I’m not trying to get rid of my readers, nor are you trying to shake off yours. In the short term, including Flickr, Twitter, and Ma.gnolia or De.licio.us feeds sends traffic both ways—out to those services, but also back to your site. (Remember when some of us were afraid RSS would cost us our readers? It did and it didn’t. With RSS, good writers gain readers while often losing traditional page views. But that’s another story.) I’ve certainly found new websites by going to the Twitter profile pages of people who write funny or poignant Tweets. Behind a great Flickr photo may be a great designer whose site you might not have found if not for first seeing that photo.
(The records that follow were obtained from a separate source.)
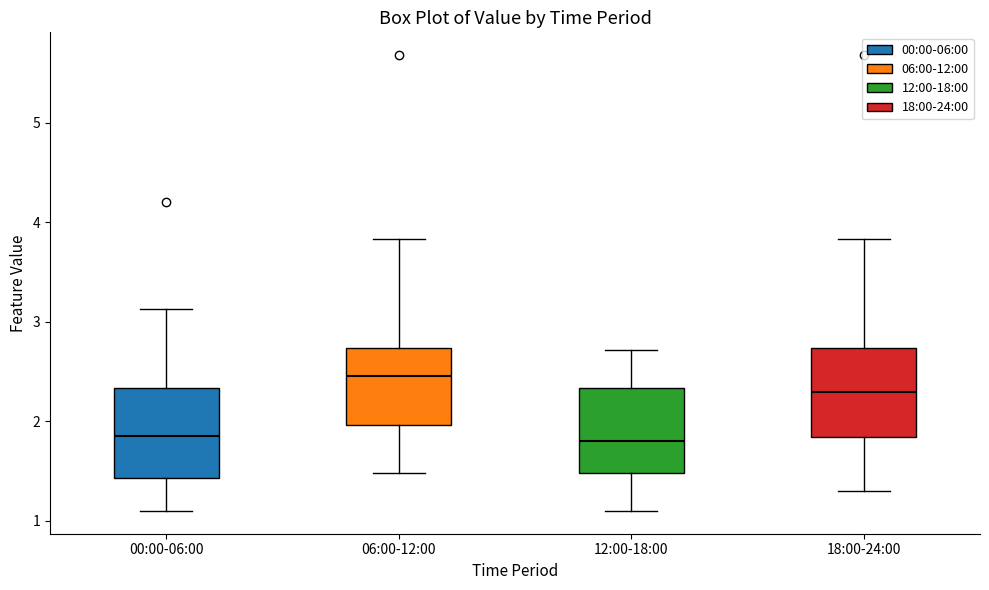

Where is the lower edge of the box for 06:00-12:00 on the y-axis? The values are not printed on the chart, so give them approximately, as read against the axis.

2.0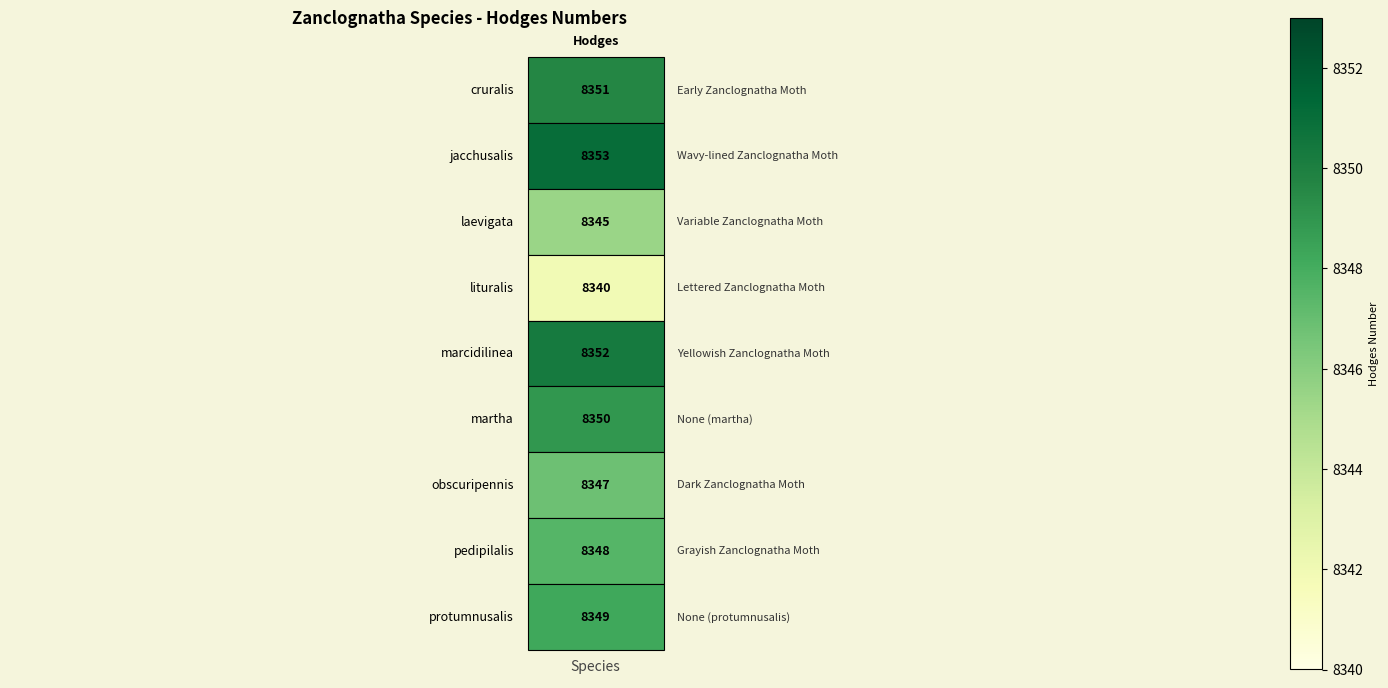

Which has a higher value, 0 or 1?

1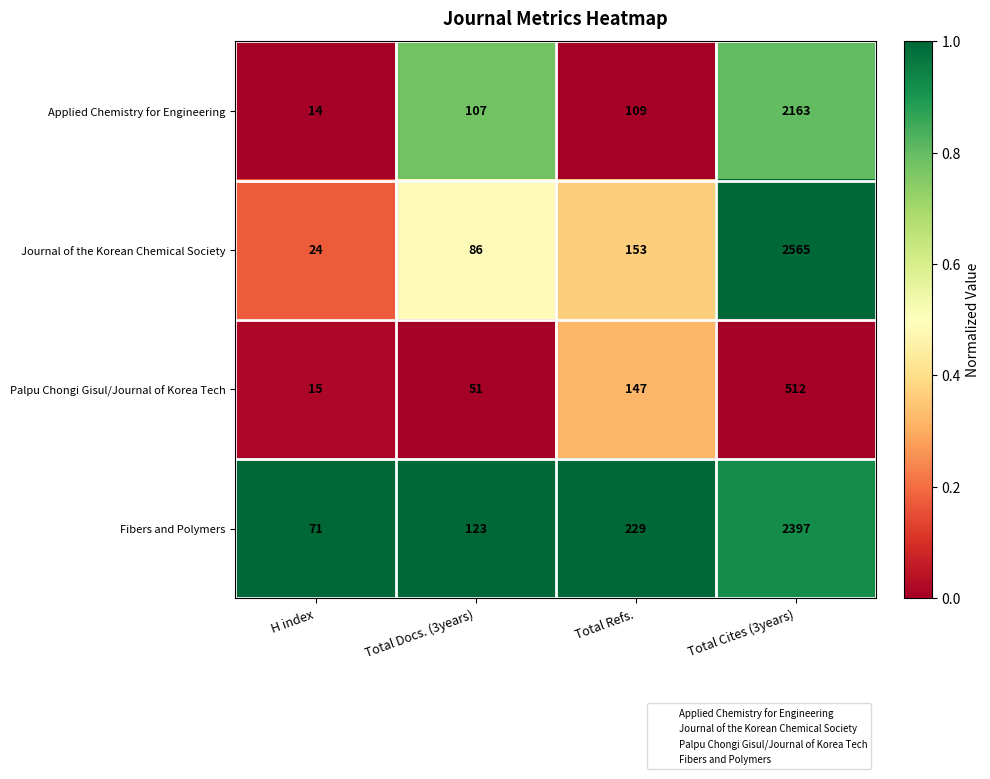

At which category does the chart reach its minimum across all series?

H index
But outsourcing the publication of our own content has long-term implications that point to more traffic for the web services we rely on, and less traffic and fewer readers for ourselves.
This is not necessarily a bad thing. Not every person who designs websites needs to run a personal magazine on top of all their other responsibilities. If your goal in creating a personal site way back when was to establish an online presence, meet other people who create websites, have fun chatting with virtual friends, and maybe get a better job, well, you don’t need a deep personal site to achieve those goals any more.
But if world domination is your goal, think twice before offloading every scrap of you.